FILADÉLFIA, O FILME - O TEMA

18 de Junho de 2011 Silvana Maria Moreli Resenhas 7162

Em “Filadélfia”, filme dirigido por Jonathan Demme, o mesmo de “O Silêncio dos Inocentes”, o tema “preconceito” é focalizado sob vários ângulos, mas, a trama central gira em torno da discriminação que cerca um paciente, Andrew Beckett, interpretado por Tom Hanks, portador do vírus HIV, protagonista da história, no papel de um promissor advogado de um conceituado e tradicional escritório e que é demitido tão logo seus patrões descobrem que está com AIDS. Eles, os patrões, negam veementemente que o motivo da demissão tenha sido “preconceito”, alegando que a causa real seria “incompetência”.

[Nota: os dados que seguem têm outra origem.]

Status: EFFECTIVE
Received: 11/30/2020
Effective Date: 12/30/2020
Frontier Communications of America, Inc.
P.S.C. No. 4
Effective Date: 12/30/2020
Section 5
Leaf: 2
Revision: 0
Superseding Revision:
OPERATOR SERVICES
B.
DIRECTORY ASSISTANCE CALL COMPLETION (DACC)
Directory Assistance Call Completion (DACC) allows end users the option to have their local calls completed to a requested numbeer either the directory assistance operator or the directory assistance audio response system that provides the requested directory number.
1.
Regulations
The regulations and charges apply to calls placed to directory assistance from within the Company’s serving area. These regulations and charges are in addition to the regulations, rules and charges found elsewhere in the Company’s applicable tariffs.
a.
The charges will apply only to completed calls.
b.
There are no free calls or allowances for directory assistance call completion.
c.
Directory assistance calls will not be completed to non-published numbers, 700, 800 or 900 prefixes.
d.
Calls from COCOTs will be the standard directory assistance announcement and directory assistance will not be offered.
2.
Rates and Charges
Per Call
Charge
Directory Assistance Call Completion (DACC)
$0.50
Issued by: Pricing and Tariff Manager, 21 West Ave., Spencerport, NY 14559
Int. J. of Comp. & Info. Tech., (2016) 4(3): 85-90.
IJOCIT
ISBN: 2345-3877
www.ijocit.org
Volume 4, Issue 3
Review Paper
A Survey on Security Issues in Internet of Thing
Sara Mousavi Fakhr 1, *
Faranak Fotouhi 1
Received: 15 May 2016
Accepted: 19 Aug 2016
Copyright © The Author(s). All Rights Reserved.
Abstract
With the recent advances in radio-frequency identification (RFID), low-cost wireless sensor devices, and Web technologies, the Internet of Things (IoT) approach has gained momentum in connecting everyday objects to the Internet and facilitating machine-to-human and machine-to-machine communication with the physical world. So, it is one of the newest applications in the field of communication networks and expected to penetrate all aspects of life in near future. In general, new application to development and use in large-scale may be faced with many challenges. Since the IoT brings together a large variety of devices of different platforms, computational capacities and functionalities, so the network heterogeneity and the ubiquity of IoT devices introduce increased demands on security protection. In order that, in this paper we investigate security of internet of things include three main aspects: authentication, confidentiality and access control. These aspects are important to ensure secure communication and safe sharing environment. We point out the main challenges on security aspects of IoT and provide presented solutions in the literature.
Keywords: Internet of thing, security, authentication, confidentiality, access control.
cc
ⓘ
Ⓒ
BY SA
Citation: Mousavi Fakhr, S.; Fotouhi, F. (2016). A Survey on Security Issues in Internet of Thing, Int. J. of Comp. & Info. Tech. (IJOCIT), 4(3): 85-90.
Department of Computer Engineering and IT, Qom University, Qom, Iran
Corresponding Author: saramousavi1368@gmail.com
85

Denzel Washington é Joe Miller, um advogado de pequenas causas, negro, que sofre discriminação racial, porém, de uma forma mais velada no contexto do filme, já que o enfoque principal é o preconceito contra o paciente soropositivo e a opção sexual do mesmo. É o único, sem demonstrar, no início, muito otimismo, que aceita defender Andrew Beckett no processo que este está movendo contra seus ex-patrões. O filme evidencia o preconceito que Joe Miller nutre contra os homossexuais; é machão, casado, tem filhos e atribui à educação severa e machista que teve, o fato de repudiar tanto o homossexualismo.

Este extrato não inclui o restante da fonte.